TMA Sues Feds Over Unfair Rule for Surprise Billing Law

rachelArticles, Updates

Originally published on October 29, 2021
Updated November 2, 2021

[Austin, TX] — The Texas Medical Association (TMA) filed a lawsuit in federal district court in Tyler, Texas, after the Biden administration failed to follow clear direction from Congress about how to implement the dispute resolution process set forth in the No Surprises Act, legislation that was passed in 2020 to protect patients from surprise medical bills.

“TMA supports the patient protection intent of the No Surprises Act,” TMA President E. Linda Villarreal, MD, said. “However, TMA’s lawsuit challenges one component of the administration’s rule that ignores congressional intent and unfairly gives health plans the upper hand in establishing payment rates when a patient receives care from an out-of-network physician, oftentimes in an emergency.” 

Congress intended to create a fair and unbiased process to resolve billing disputes between health insurance companies and physicians by ensuring that all relevant factors must be considered, with each given the weight deemed appropriate by the arbitrator. In contrast, the administration’s short-sighted approach will make it harder for patients to access care by driving down reimbursement rates and encouraging insurance companies to continue narrowing their networks. It will be difficult for small physician groups to keep caring for patients.

“The lawsuit filed yesterday ensures that the protections for patients against balance bills will go into effect on Jan. 1, 2022, while seeking to stop the imminent harm to physicians and hospitals created by an unfair arbitration process,” Dr. Villarreal said.

The recently released rule rewrites the statute by requiring the arbitrator in the independent dispute resolution process to presume that the qualifying payment amount (QPA), set by health insurance companies for patient cost-sharing purposes, is “the appropriate out-of-network rate.” This creates a bias that prioritizes offers closest to the QPA, rather than allowing arbitrators to exercise their discretion to weigh all relevant factors and select the reimbursement rate that most accurately reflects fair market reimbursement and individual circumstances. 
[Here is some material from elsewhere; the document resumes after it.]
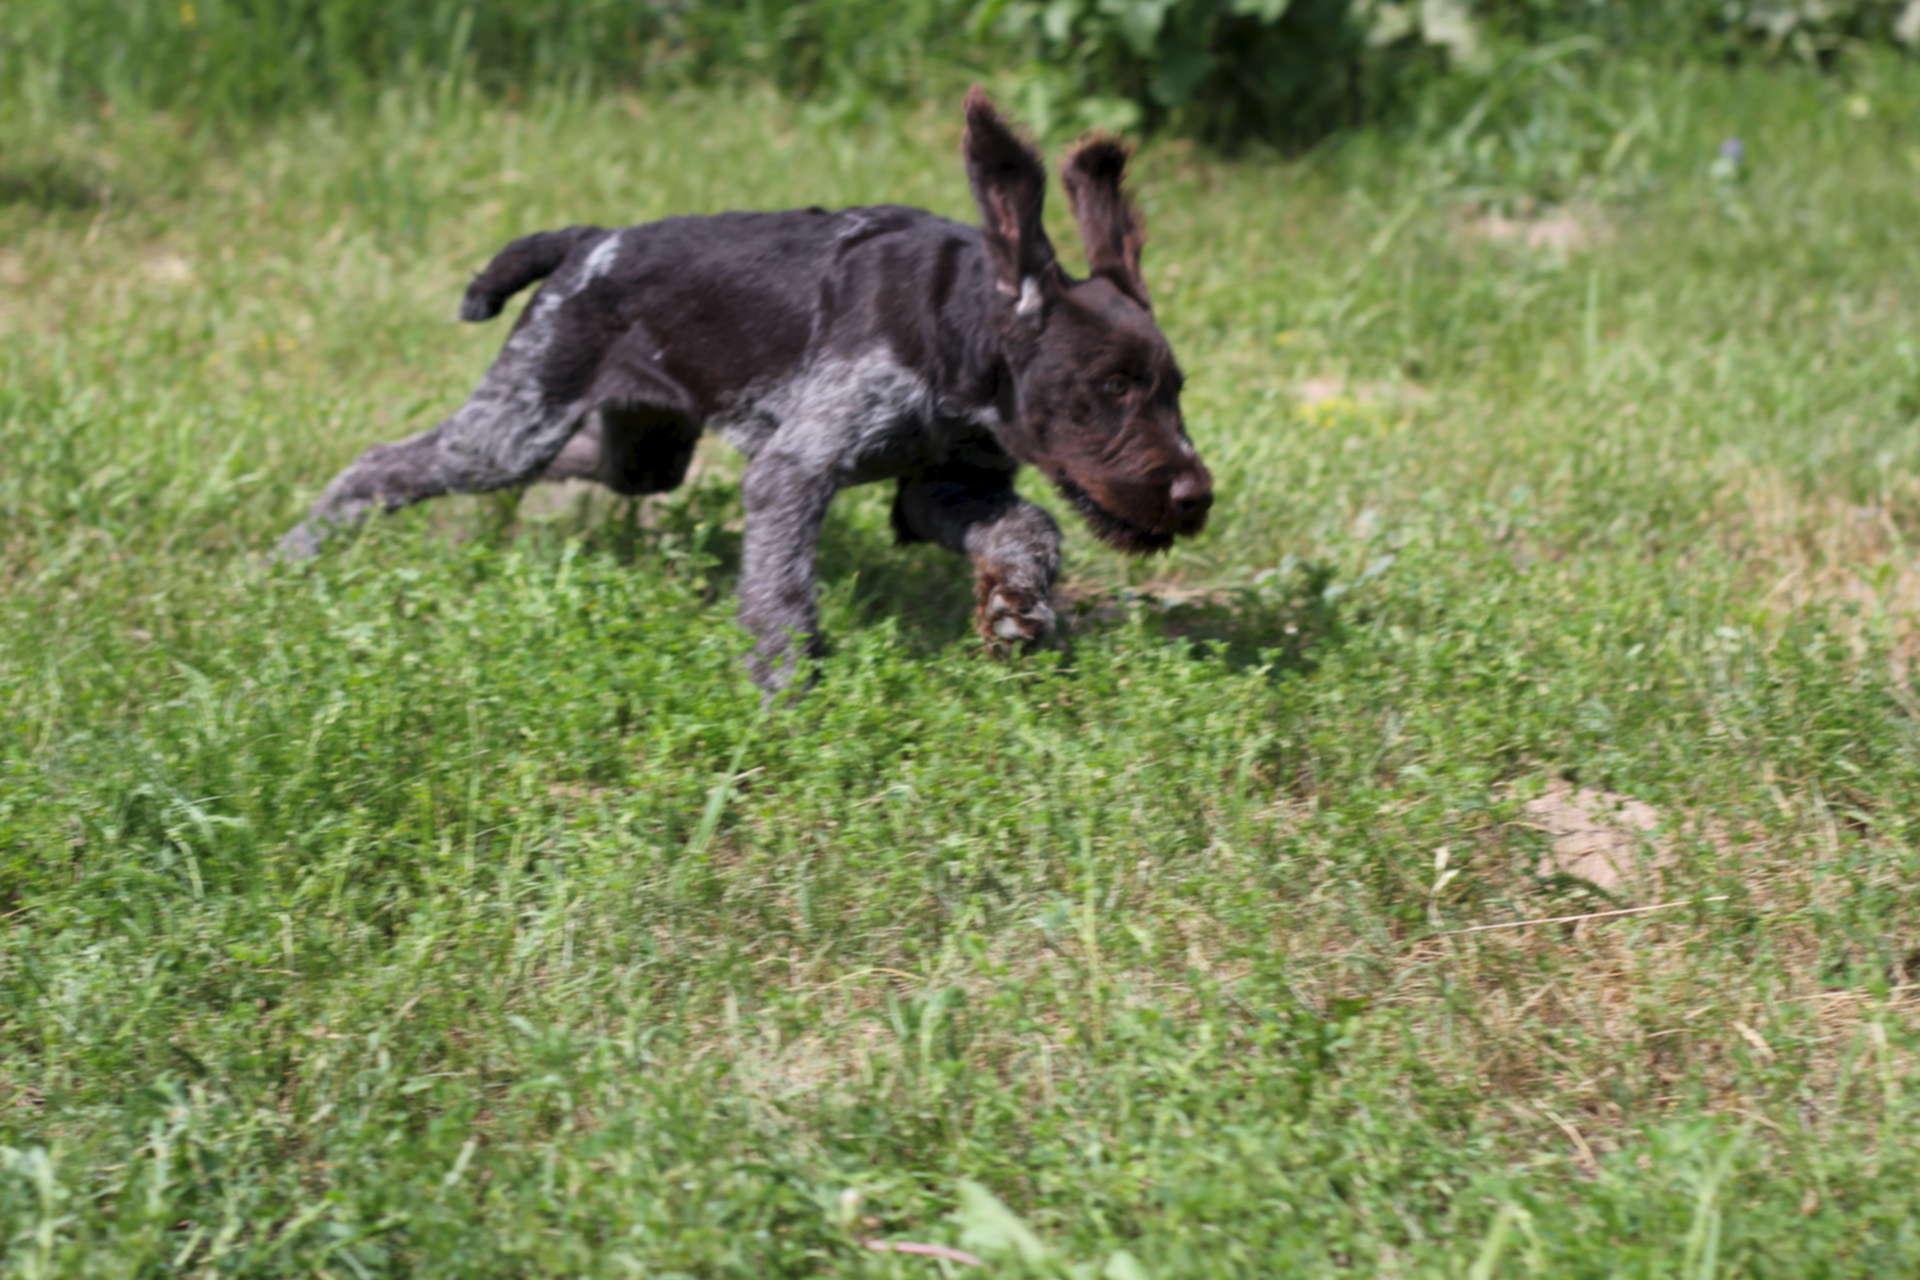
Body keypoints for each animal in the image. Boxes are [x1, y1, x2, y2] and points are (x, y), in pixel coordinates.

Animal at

The TMA lawsuit asks the court to strike this section of the rule and instead restore the fair, balanced dispute resolution process that Congress created. The lawsuit also alleges a violation of the Administrative Procedure Act, which requires a formal notice and comment period in advance of finalizing such a rule. The agencies failed to solicit and incorporate comments from stakeholders for this crucial aspect of the law.

“We wholeheartedly agree with U.S. Reps. Richard Neal’s (D-Mass.) and Kevin Brady’s (R-Texas) concern that the rule tips the scale in favor of insurance companies and will leave patients vulnerable,” Dr. Villarreal said. Representative Neal is chair of the U.S. House Ways and Means Committee, and Representative Brady is the past chair of the committee and currently ranking Republican member.

“We are disappointed the Biden administration ignored congressional intent and essentially set up the arbitration system to operate like a casino, with health insurers playing the role of the house,” Dr. Villarreal said. “Everyone knows the house always wins. With the current rule, patients, physicians, and our country lose.”

TMA is the largest state medical society in the nation, representing more than 55,000 physician and medical student members. It is located in Austin and has 110 component county medical societies around the state. TMA’s key objective since 1853 is to improve the health of all Texans.